All entries are to be transcribed verbatim, but images are not carried over.

[Electronic design automation data]
───

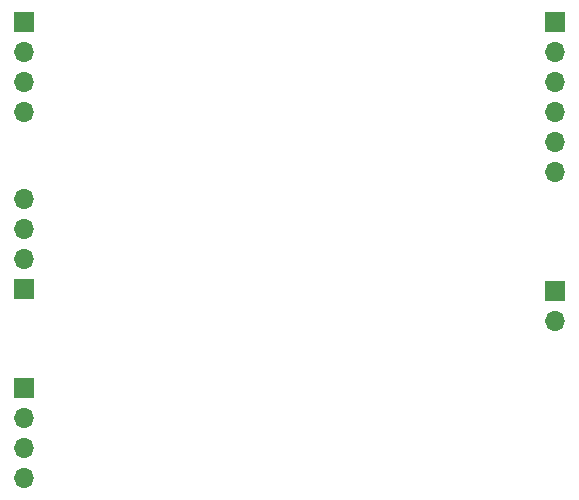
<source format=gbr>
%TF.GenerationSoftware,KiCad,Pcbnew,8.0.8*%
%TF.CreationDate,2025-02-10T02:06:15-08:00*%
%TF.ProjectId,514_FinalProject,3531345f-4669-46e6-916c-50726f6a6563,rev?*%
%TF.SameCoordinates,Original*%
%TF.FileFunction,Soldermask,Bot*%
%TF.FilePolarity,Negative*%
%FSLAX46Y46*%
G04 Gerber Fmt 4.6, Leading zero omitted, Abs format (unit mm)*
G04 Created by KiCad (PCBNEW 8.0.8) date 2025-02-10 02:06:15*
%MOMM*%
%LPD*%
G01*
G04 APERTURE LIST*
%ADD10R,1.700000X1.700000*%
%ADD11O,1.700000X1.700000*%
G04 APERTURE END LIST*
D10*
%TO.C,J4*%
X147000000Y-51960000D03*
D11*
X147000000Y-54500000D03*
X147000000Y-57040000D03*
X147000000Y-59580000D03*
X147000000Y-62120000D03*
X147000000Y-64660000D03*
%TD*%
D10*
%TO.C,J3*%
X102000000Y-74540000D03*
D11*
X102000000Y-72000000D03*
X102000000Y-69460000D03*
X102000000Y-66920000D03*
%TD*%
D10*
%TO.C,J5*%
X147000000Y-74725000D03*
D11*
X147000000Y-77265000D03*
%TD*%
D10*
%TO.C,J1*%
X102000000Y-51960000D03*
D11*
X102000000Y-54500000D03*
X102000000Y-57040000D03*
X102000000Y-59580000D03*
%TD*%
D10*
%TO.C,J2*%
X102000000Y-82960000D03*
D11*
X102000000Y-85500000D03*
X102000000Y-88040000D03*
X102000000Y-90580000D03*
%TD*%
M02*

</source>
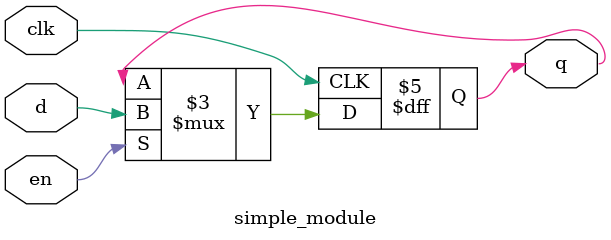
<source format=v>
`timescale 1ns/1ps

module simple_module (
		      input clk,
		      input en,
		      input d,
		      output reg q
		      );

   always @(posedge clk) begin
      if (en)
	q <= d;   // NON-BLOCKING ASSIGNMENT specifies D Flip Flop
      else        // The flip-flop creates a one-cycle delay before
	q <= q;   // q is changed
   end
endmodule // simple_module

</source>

───

§ **SOLUTION BELOW**:
<source format=gbr>
%TF.GenerationSoftware,KiCad,Pcbnew,8.0.8*%
%TF.CreationDate,2025-02-10T02:06:15-08:00*%
%TF.ProjectId,514_FinalProject,3531345f-4669-46e6-916c-50726f6a6563,rev?*%
%TF.SameCoordinates,Original*%
%TF.FileFunction,Soldermask,Bot*%
%TF.FilePolarity,Negative*%
%FSLAX46Y46*%
G04 Gerber Fmt 4.6, Leading zero omitted, Abs format (unit mm)*
G04 Created by KiCad (PCBNEW 8.0.8) date 2025-02-10 02:06:15*
%MOMM*%
%LPD*%
G01*
G04 APERTURE LIST*
%ADD10R,1.700000X1.700000*%
%ADD11O,1.700000X1.700000*%
G04 APERTURE END LIST*
D10*
%TO.C,J4*%
X147000000Y-51960000D03*
D11*
X147000000Y-54500000D03*
X147000000Y-57040000D03*
X147000000Y-59580000D03*
X147000000Y-62120000D03*
X147000000Y-64660000D03*
%TD*%
D10*
%TO.C,J3*%
X102000000Y-74540000D03*
D11*
X102000000Y-72000000D03*
X102000000Y-69460000D03*
X102000000Y-66920000D03*
%TD*%
D10*
%TO.C,J5*%
X147000000Y-74725000D03*
D11*
X147000000Y-77265000D03*
%TD*%
D10*
%TO.C,J1*%
X102000000Y-51960000D03*
D11*
X102000000Y-54500000D03*
X102000000Y-57040000D03*
X102000000Y-59580000D03*
%TD*%
D10*
%TO.C,J2*%
X102000000Y-82960000D03*
D11*
X102000000Y-85500000D03*
X102000000Y-88040000D03*
X102000000Y-90580000D03*
%TD*%
M02*

</source>
<source format=v>
`timescale 1ns/1ps

module simple_module (
		      input clk,
		      input en,
		      input d,
		      output reg q
		      );

   always @(posedge clk) begin
      if (en)
	q <= d;   // NON-BLOCKING ASSIGNMENT specifies D Flip Flop
      else        // The flip-flop creates a one-cycle delay before
	q <= q;   // q is changed
   end
endmodule // simple_module

</source>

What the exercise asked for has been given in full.